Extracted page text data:
Start of Block

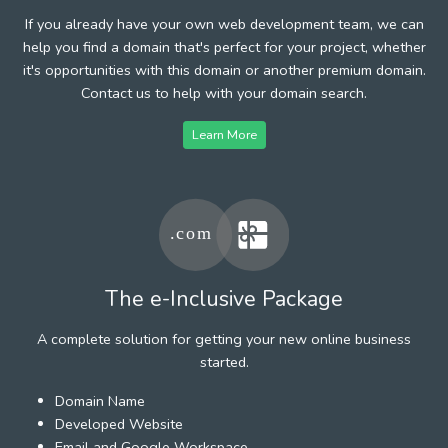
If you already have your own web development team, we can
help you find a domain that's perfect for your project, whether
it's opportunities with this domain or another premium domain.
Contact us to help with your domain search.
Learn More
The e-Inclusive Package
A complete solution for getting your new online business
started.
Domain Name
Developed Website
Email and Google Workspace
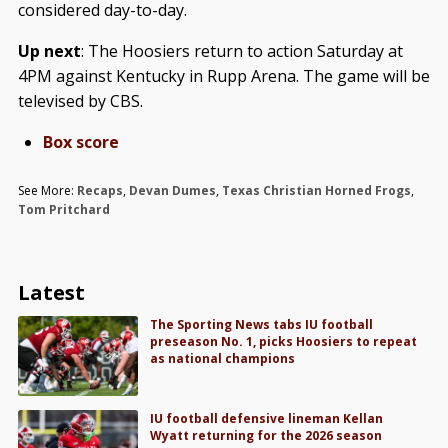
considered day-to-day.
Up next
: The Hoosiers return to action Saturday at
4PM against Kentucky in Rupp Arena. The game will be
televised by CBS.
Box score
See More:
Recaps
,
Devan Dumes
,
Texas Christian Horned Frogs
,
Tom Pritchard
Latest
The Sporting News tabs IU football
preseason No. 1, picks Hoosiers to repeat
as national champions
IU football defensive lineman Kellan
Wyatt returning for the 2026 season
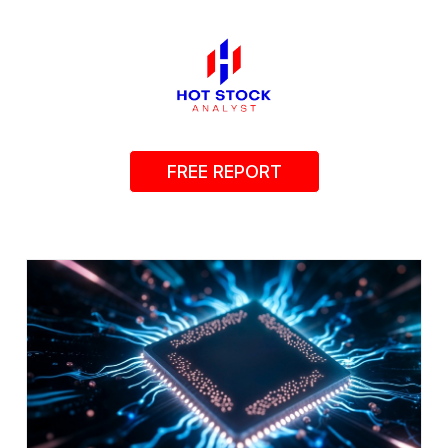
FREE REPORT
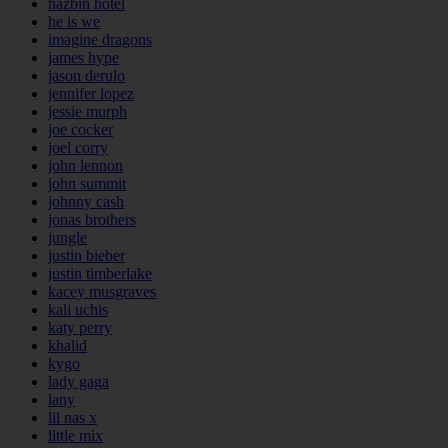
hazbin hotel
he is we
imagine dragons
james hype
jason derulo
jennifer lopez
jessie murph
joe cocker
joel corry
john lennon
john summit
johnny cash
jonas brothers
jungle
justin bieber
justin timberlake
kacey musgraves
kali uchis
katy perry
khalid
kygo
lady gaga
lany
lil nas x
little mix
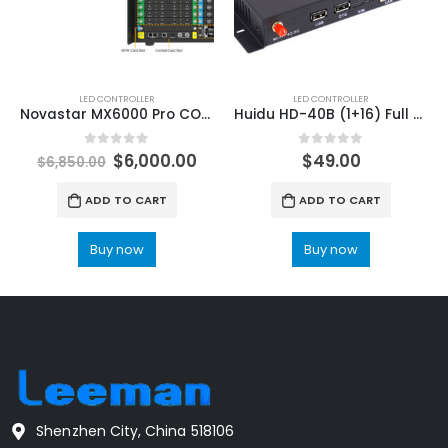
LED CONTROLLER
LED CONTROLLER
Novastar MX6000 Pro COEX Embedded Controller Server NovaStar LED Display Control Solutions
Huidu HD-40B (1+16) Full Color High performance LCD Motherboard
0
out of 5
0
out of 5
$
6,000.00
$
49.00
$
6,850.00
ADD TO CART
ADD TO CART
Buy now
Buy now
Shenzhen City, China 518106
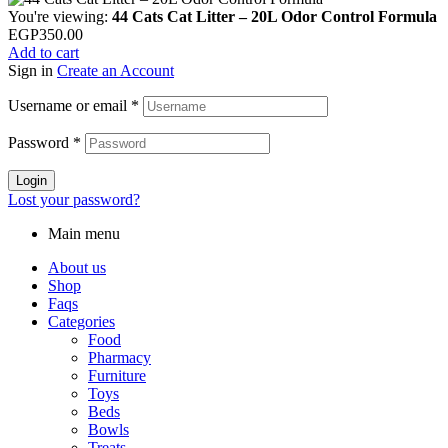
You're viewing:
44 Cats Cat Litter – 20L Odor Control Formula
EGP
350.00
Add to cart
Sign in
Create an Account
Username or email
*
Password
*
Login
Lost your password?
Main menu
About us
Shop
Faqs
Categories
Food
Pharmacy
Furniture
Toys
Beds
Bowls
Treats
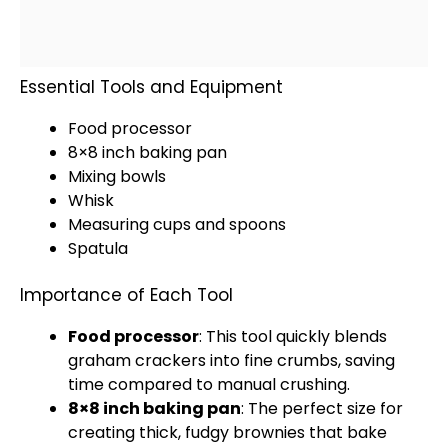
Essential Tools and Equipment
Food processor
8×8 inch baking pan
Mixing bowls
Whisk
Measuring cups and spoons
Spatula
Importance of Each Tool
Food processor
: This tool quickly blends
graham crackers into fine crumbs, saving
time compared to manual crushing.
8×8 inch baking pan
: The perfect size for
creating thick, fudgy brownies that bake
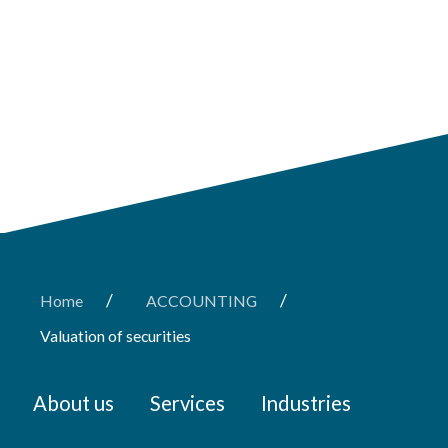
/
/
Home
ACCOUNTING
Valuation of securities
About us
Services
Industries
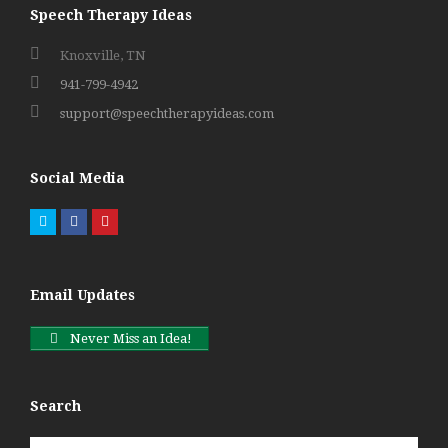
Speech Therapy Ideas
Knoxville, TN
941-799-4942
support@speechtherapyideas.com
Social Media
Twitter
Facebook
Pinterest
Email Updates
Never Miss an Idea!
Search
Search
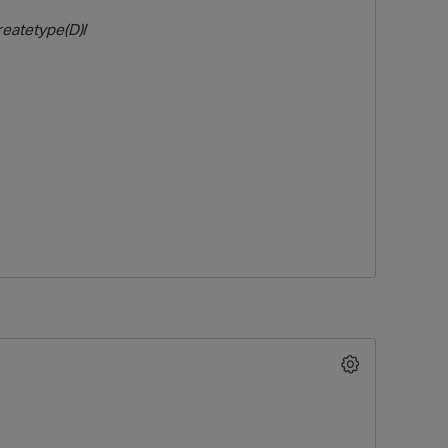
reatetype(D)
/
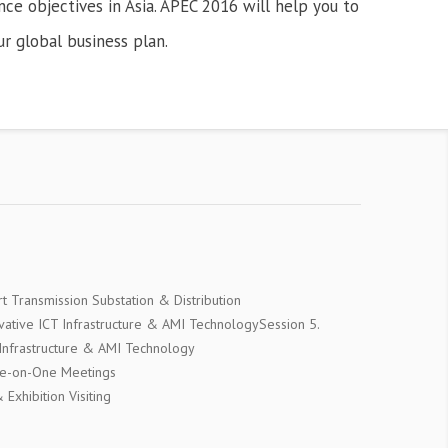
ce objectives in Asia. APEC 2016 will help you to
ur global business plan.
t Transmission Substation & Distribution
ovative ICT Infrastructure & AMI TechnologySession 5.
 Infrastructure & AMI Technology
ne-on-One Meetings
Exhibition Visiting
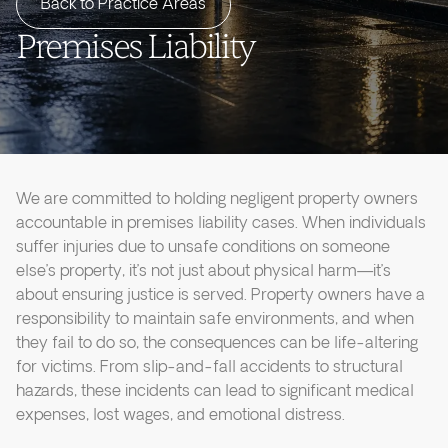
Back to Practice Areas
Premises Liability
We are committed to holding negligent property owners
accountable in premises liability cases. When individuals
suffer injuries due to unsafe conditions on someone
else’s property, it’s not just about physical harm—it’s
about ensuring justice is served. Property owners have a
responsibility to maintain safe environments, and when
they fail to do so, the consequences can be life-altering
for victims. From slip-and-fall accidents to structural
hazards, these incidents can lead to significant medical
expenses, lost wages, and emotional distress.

End of Block

DIRECTIVE: Give the data again exactly as written, with all pictures left out.

ANSWER TO THE EXERCISE:
If you already have your own web development team, we can
help you find a domain that's perfect for your project, whether
it's opportunities with this domain or another premium domain.
Contact us to help with your domain search.
Learn More
The e-Inclusive Package
A complete solution for getting your new online business
started.
Domain Name
Developed Website
Email and Google Workspace
considered day-to-day.
Up next
: The Hoosiers return to action Saturday at
4PM against Kentucky in Rupp Arena. The game will be
televised by CBS.
Box score
See More:
Recaps
,
Devan Dumes
,
Texas Christian Horned Frogs
,
Tom Pritchard
Latest
The Sporting News tabs IU football
preseason No. 1, picks Hoosiers to repeat
as national champions
IU football defensive lineman Kellan
Wyatt returning for the 2026 season
FREE REPORT
hazbin hotel
he is we
imagine dragons
james hype
jason derulo
jennifer lopez
jessie murph
joe cocker
joel corry
john lennon
john summit
johnny cash
jonas brothers
jungle
justin bieber
justin timberlake
kacey musgraves
kali uchis
katy perry
khalid
kygo
lady gaga
lany
lil nas x
little mix
LED CONTROLLER
LED CONTROLLER
Novastar MX6000 Pro COEX Embedded Controller Server NovaStar LED Display Control Solutions
Huidu HD-40B (1+16) Full Color High performance LCD Motherboard
0
out of 5
0
out of 5
$
6,000.00
$
49.00
$
6,850.00
ADD TO CART
ADD TO CART
Buy now
Buy now
Shenzhen City, China 518106
You're viewing:
44 Cats Cat Litter – 20L Odor Control Formula
EGP
350.00
Add to cart
Sign in
Create an Account
Username or email
*
Password
*
Login
Lost your password?
Main menu
About us
Shop
Faqs
Categories
Food
Pharmacy
Furniture
Toys
Beds
Bowls
Treats
Essential Tools and Equipment
Food processor
8×8 inch baking pan
Mixing bowls
Whisk
Measuring cups and spoons
Spatula
Importance of Each Tool
Food processor
: This tool quickly blends
graham crackers into fine crumbs, saving
time compared to manual crushing.
8×8 inch baking pan
: The perfect size for
creating thick, fudgy brownies that bake
/
/
Home
ACCOUNTING
Valuation of securities
About us
Services
Industries
Speech Therapy Ideas
Knoxville, TN
941-799-4942
support@speechtherapyideas.com
Social Media
Twitter
Facebook
Pinterest
Email Updates
Never Miss an Idea!
Search
Search
reatetype(D)
/
ce objectives in Asia. APEC 2016 will help you to
ur global business plan.
t Transmission Substation & Distribution
ovative ICT Infrastructure & AMI TechnologySession 5.
 Infrastructure & AMI Technology
ne-on-One Meetings
Exhibition Visiting
Back to Practice Areas
Premises Liability
We are committed to holding negligent property owners
accountable in premises liability cases. When individuals
suffer injuries due to unsafe conditions on someone
else’s property, it’s not just about physical harm—it’s
about ensuring justice is served. Property owners have a
responsibility to maintain safe environments, and when
they fail to do so, the consequences can be life-altering
for victims. From slip-and-fall accidents to structural
hazards, these incidents can lead to significant medical
expenses, lost wages, and emotional distress.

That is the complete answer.